Abel se llevó un buen susto, incluso no pudo evitar hacer una broma: "¿Estás devolviendo un favor o buscando venganza? ¿De dónde eres? ¿Dónde estudiaste? ¿Hablas varios idiomas? ¿Sabes qué hace la señorita Chelsea?".
"Podría ser un guardaespaldas, ¿verdad? Como, como tú". Guzmán Fernández dijo esto sin mucha confianza.
"Yo soy un mercenario, ¿cómo puedes compararte conmigo?". Abel se rio con fastidio.
Guzmán se quedó perplejo: "¿Mercenario? ¿Como los de la televisión y de las series?".
"La señorita Banes, el señor Herrera y sus hijos están esperando, vamos". Abel no siguió discutiendo con él.
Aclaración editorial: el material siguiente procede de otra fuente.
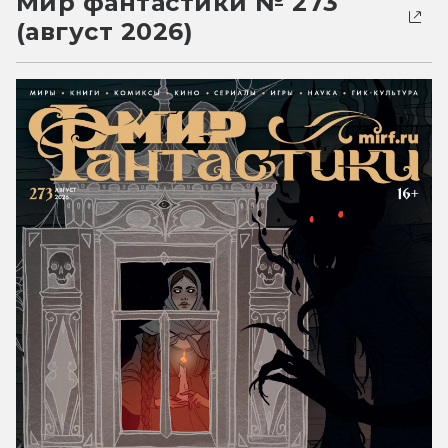
Мир фантастики № 273
(август 2026)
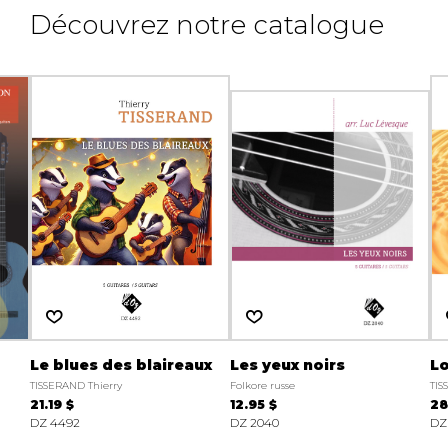
Découvrez notre catalogue
Le blues des blaireaux
Les yeux noirs
L
TISSERAND Thierry
Folkore russe
TIS
21.19 $
12.95 $
28
DZ 4492
DZ 2040
DZ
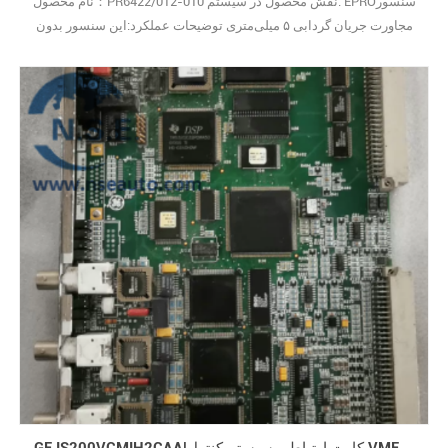
نام محصول：PR6422/012-010 نقش محصول در سیستم: EPROسنسور
مجاورت جریان گردابی ۵ میلی‌متری توضیحات عملکرد:این سنسور بدون
تماس، ارتعاش شفت و جابه‌جایی محوری توربین‌ها و کمپرسورها را پایش
می‌کند. س: EPRO PR6422/012-010 برای چه کاری استفاده می‌شود؟ پ:
این یک سنسور جریان گردابی ۵ میلی‌متری است. این سنسور برای
حفاظت از تجهیزات دوار، ارتعاش و موقعیت شفت را ب29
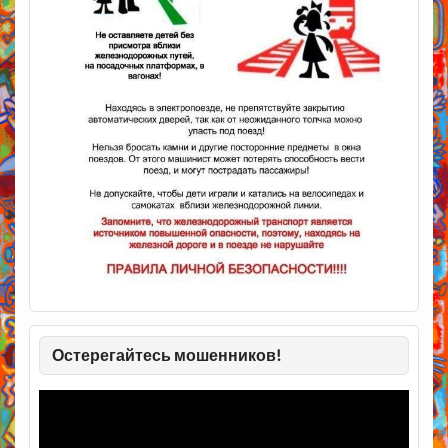
Остерегайтесь мошенников!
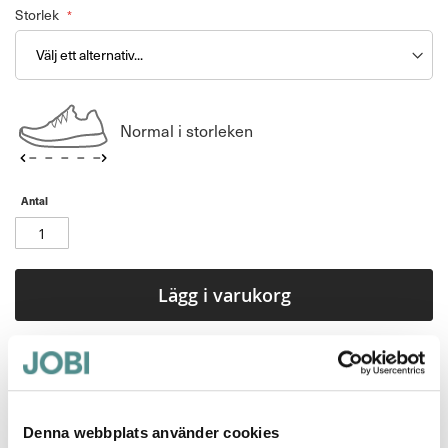
Storlek
Normal i storleken
Antal
Lägg i varukorg
Arbetssko? Hikingsandal? Fritidssandal? Du
väljer!
El Camino är en arbetssandal/sportsandal med
Denna webbplats använder cookies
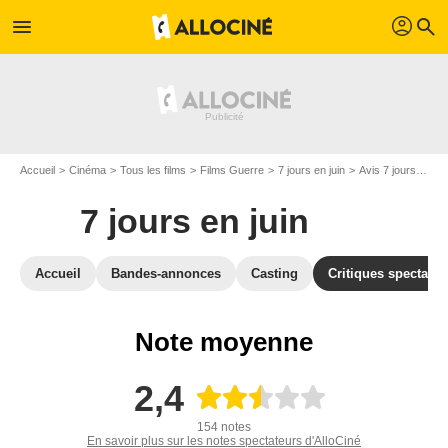
profil
menu
search
Accueil
Cinéma
Tous les films
Films Guerre
7 jours en juin
Avis 7 jours en juin
7 jours en juin
Accueil
Bandes-annonces
Casting
Critiques spectateu
Note moyenne
2,4
154 notes
En savoir plus sur les notes spectateurs d'AlloCiné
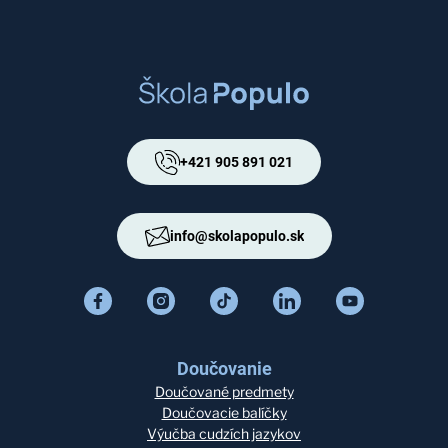
+421 905 891 021
info@skolapopulo.sk
Doučovanie
Doučované predmety
Doučovacie balíčky
Výučba cudzích jazykov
"Señora Herrera, sé que no he estudiado, pero soy una buena persona y tengo un buen carácter, realmente deberías considerarlo". Guzmán todavía quería insistir.
Podía ver que la esposa de Israel era una mujer dura. Si pudiera trabajar para ella, su vida no sería tan mala.
"El Grupo Herrera investigará el caso de Óliver más tarde, enviaré a alguien a buscarte, demuéstrame que puedes trabajar para mí". Leticia respondió con indiferencia y luego se subió al coche.
Abel estaba sin palabras, por un momento, no sabía si decir que la señorita Chelsea era amable o cruel.
Un vagabundo quiere trabajar para ella, ¿acaso no debería darle ni una oportunidad ni una posibilidad?